Aux grands défis, les mesures qui s’imposent. Faisant de la lutte contre la corruption son cheval de bataille, dans l’objectif d’assainir le pays de ce fléau destructeur, le président de la République, Abdelmadjid Tebboune, joint l’acte à la parole en déclarant ni plus ni moins la guerre à la corruption. Lors du dernier Conseil des ministres, le chef de l’Etat a décidé d’un certain nombre de mesures d’une importance capitale dans la stratégie de lutte. C’est ainsi qu’il a ordonné notamment la création d’une instance pour enquêter sur l’enrichissement des fonctionnaires.

Les dernières instructions du président de la République, la création notamment d’une nouvelle instance pour enquêter sur l’enrichissement des fonctionnaires publics, sont une véritable déclaration de guerre contre la corruption. La lutte contre la corruption prend forme. Le chef de l’Etat, Abdelmadjid Tebboune, est plus que jamais décidé à combattre ce fléau, assurant que l’Etat va poursuivre la lutte contre la corruption à travers la moralisation de la vie publique, la consolidation de la bonne gouvernance ainsi que la consécration de la transparence et de l’intégrité dans la gestion des deniers publics. Lors du dernier Conseil des ministres, le Président ne s’est pas contenté d’examiner le projet de loi portant sur la lutte contre la corruption, mais a donné des instructions fermes afin d’accélérer la mise en place d’un nouvel organisme, la haute autorité de transparence, de prévention et de lutte contre ce fléau. Mais surtout des instructions pour intensifier les actions préventives de lutte, en définissant notamment les nouvelles conditions relatives aux annonces des marchés et des appels d’offres dans les journaux. Pour la création, également, d’une nouvelle instance pour enquêter sur l’enrichissement des fonctionnaires publics, sans exception, à travers des procédures légales et rigoureuses pour la lutte contre la corruption et l’identification de l’origine de leurs biens. Des consignes que les experts saluent, tels que le consultant international en économie Abderrahmane Mebtoul.

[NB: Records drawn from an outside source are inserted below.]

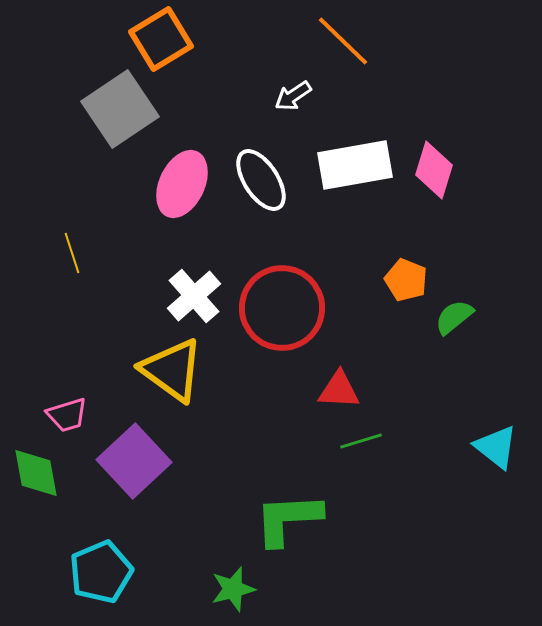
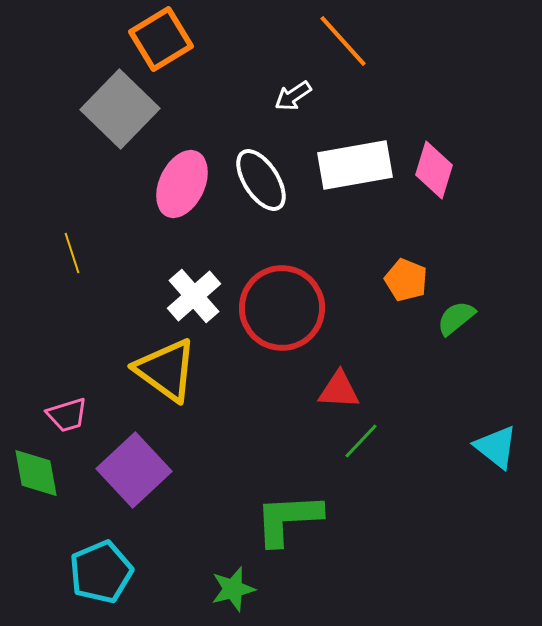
orange line: rotated 4 degrees clockwise
gray square: rotated 12 degrees counterclockwise
green semicircle: moved 2 px right, 1 px down
yellow triangle: moved 6 px left
green line: rotated 30 degrees counterclockwise
purple square: moved 9 px down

Des actions concrètes sont impératives, selon lui, dans la lutte contre la corruption qui constitue une atteinte à la sécurité nationale et bloque tout processus de développement. «Cependant, le contrôle ne saurait se limiter à des actions conjoncturelles. Ces dernières devraient s’inscrire dans le cadre d’une vision stratégique afin de s’attaquer aux causes et non seulement aux conséquences», estime-t-il. La Cour des comptes, d’après lui, a un grand rôle à jouer. Si elle est dynamisée, elle exercera un meilleur contrôle pour réduire les causes de la corruption.

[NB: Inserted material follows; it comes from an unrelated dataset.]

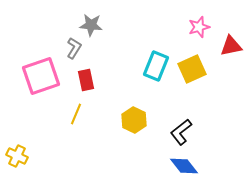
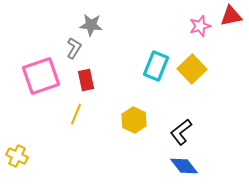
pink star: moved 1 px right, 1 px up
red triangle: moved 30 px up
yellow square: rotated 20 degrees counterclockwise
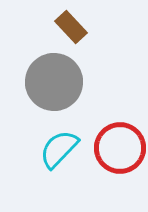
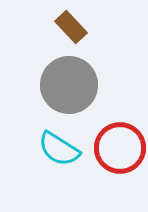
gray circle: moved 15 px right, 3 px down
cyan semicircle: rotated 102 degrees counterclockwise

 «Si cette Cour avait assumé son rôle comme il se doit, les pratiques de la corruption n’auraient pas pris de l’ampleur. Prévenir, c’est toujours mieux que de punir. D’autant plus que la coercition bloque toutes les initiatives créatrices chez les agents relevant surtout du secteur d’Etat, amplifiant le poids de la bureaucratie et de la sphère informelle», souligne-t-il. Pour lui, la corruption trouve fondamentalement son essence dans les dysfonctionnements des appareils de l’Etat. Dans ce contexte, il estime nécessaire de faire la différence entre l’acte de gestion et les pratiques de la corruption afin d’éviter la démobilisation des managers. «Il ne faut pas se tromper de cible. Il faut faire la différence entre stratégie et tactique. Il s’agira, entre autres, de différencier les surfacturations en dinars (pour des projets ne nécessitant pas ou peu de devises) et les surfacturations en devises. Ne pas se tromper donc entre la sphère d’agents reliés uniquement au marché interne et ceux opérant dans le commerce extérieur, où certains opérateurs s’adonnent à des pratiques de corruption avec la complicité d’agents étrangers», indique-il en prévenant, néanmoins, que certains opérateurs économiques opèrent dans les deux sphères. La lutte contre la corruption, conclut-il, n’est pas juste une question de lois, l’Algérie détenant les meilleurs textes juridiques au monde. Mais de combattre aussi les pratiques sociales exercées quotidiennement en faveur de ce fléau et cerner l’essence du «terrorisme» bureaucratique.